Our (Temporary?) Solution

Instead of creating a ton of duplicate, default, roles for each team in our system, we now maintain the default set of 8 roles with a team_id of null, allowing us to assign them to any individual user. Then, only if a team actually needs a custom role (either because of a name preference or unique set of permissions), we then create a custom role and update the rest of the tables accordingly. Thus, instead of thousands upon thousands of roles, we have < 100. This solution isn't perfect, however. Once you do have a team with a custom role (so, a role record where team_id is not null), you have to be mindful of that and change your role lookups accordingly. It's not as simple as Role::query()->where('team_id', $this->id)->orWhereNull('team_id'), because you can get back multiple roles with the same name, which will look confusing to a frontend user. You must find any duplicate name/guard combinations and favor the version that has a non-null team_id. Not hard, just a little extra work.

The Key Takeaway

Be cautious when using this package, as of version 5.10.1 if you need a lot of roles, which you might think of doing if you want each team in your system to have their own set of roles. Instead, try our strategy of maintaining a global set of roles and only creating new roles if absolutely necessary for a particular team, or use an alternate permission strategy.

[parallels999]

I may consider working on a PR that will update the PermissionRegistrar's handling of cache and the HasPermissions::hasPermissionViaRole() method. I would need to fully test the performance on a large mocked application though.

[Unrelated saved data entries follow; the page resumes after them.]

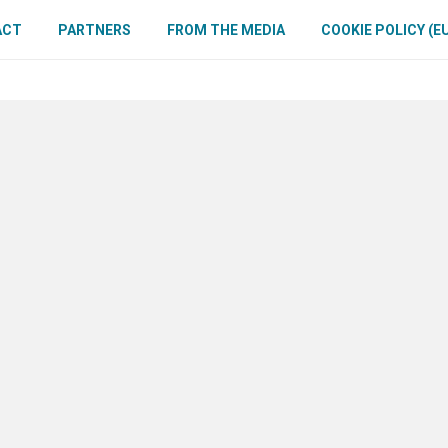
ACT
PARTNERS
FROM THE MEDIA
COOKIE POLICY (E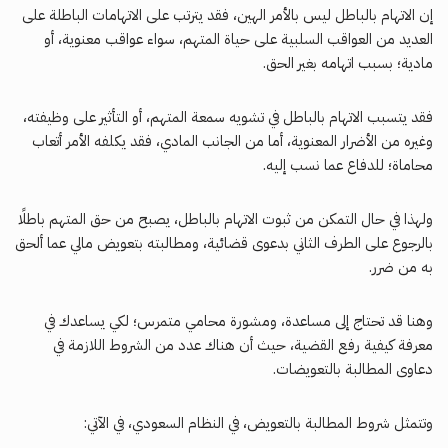
إن الاتهام بالباطل ليس بالأمر الهين، فقد يترتب على الاتهامات الباطلة على
العديد من العواقب السلبية على حياة المتهم، سواء عواقب معنوية، أو
مادية؛ بسبب اتهامه بغير الحق.
فقد يتسبب الاتهام بالباطل في تشويه سمعة المتهم، أو التأثير على وظيفته،
وغيره من الأضرار المعنوية، أما من الجانب المادي، فقد يكلفه الأمر أتعاب
محاماة؛ للدفاع عما نسب إليه.
ولهذا في حال التمكن من ثبوت الاتهام بالباطل، يصبح من حق المتهم باطلًا
بالرجوع على الطرف الثاني بدعوى قضائية، ومطالبته بتعويض مالي عما ألحق
به من ضرر.
وهنا قد تحتاج إلى مساعدة، ومشورة محامي متمرس؛ لكي يساعدك في
معرفة كيفية رفع القضية، حيث أن هناك عدد من الشروط اللازمة في
دعاوى المطالبة بالتعويضات.
وتتمثل شروط المطالبة بالتعويض، في النظام السعودي، في الآتي: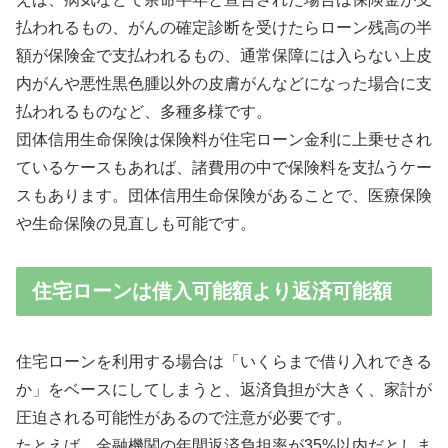
払われるもの、がんの確定診断を受けたらローン残高の半
額が保険金で支払われるもの、通常保障には入らない上皮
内がんや悪性黒色腫以外の皮膚がんなどになった場合に支
払われるものなど、多種多様です。
団体信用生命保険は保険料が住宅ローン金利に上乗せされ
ているケースもあれば、諸費用の中で保険料を支払うケー
スもあります。団体信用生命保険があることで、医療保険
や生命保険の見直しも可能です。
住宅ローンは借入可能額より返済可能額
住宅ローンを利用する場合は「いくらまで借り入れできる
か」をベースにしてしまうと、返済負担が大きく、家計が
圧迫される可能性があるので注意が必要です。
たとえば、金融機関の年間返済負担率が35%以内だとしま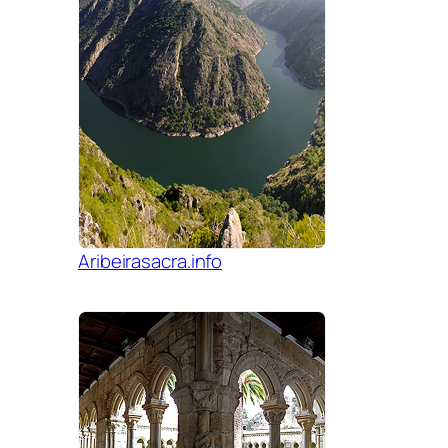
Aribeirasacra.info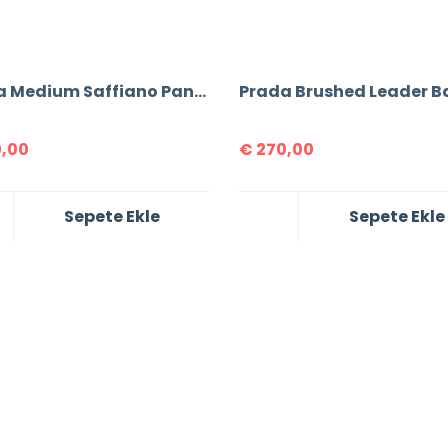
Prada Medium Saffiano Panier Bag
Prada Brushed Leader B
,00
€
270,00
Sepete Ekle
Sepete Ekle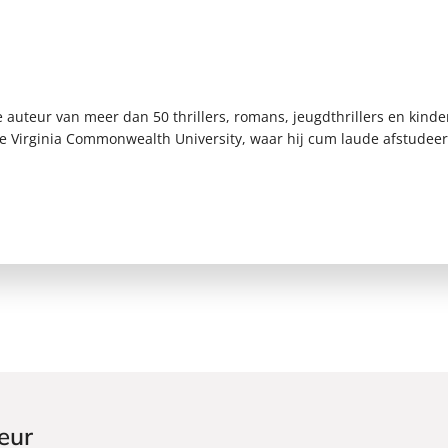
e auteur van meer dan 50 thrillers, romans, jeugdthrillers en kind
 Virginia Commonwealth University, waar hij cum laude afstudeerd
eur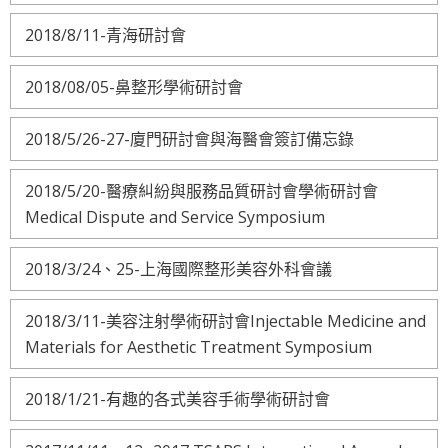
2018/8/11-青海研討會
2018/08/05-鼻整形學術研討會
2018/5/26-27-廈門研討會與海醫會簽訂備忘錄
2018/5/20-醫療糾紛與服務品質研討會學術研討會
Medical Dispute and Service Symposium
2018/3/24、25-上海國際整形美容外科會議
2018/3/11-美容注射學術研討會Injectable Medicine and
Materials for Aesthetic Treatment Symposium
2018/1/21-有趣的各式美容手術學術研討會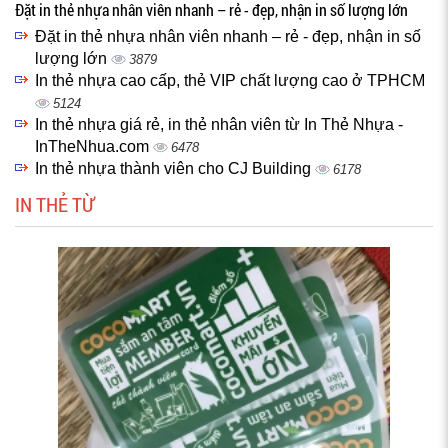
Đặt in thẻ nhựa nhân viên nhanh – rẻ - đẹp, nhận in số lượng lớn
Đặt in thẻ nhựa nhân viên nhanh – rẻ - đẹp, nhận in số
lượng lớn
3879
In thẻ nhựa cao cấp, thẻ VIP chất lượng cao ở TPHCM
5124
In thẻ nhựa giá rẻ, in thẻ nhân viên từ In Thẻ Nhựa -
InTheNhua.com
6478
In thẻ nhựa thành viên cho CJ Building
6178
IN THẺ TỪ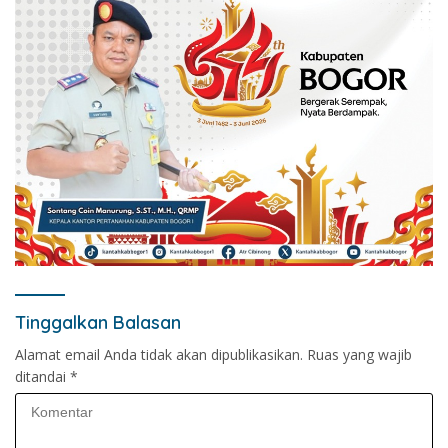
Tinggalkan Balasan
Alamat email Anda tidak akan dipublikasikan.
Ruas yang wajib
ditandai
*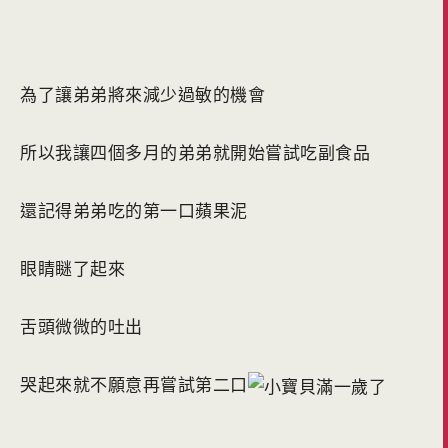
為了讓弟弟將來減少過敏的機會
所以我讓四個多月的弟弟就開始嘗試吃副食品
還記得弟弟吃的第一口蘋果泥
眼睛瞇了起來
舌頭微微的吐出
哭起來就不願意再嘗試第二口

It could also be optional, through the configuration file to maintain the cache functionality for small apps, and be able to change it if necessary

[steven-fox]

Thanks for the recommendation. I had similar thoughts. A simple configuration value that alters which strategy is used. Only downside is that is also changes how the HasRoles and HasPermissions traits are written. I’ll have to think about a way to best handle that aspect.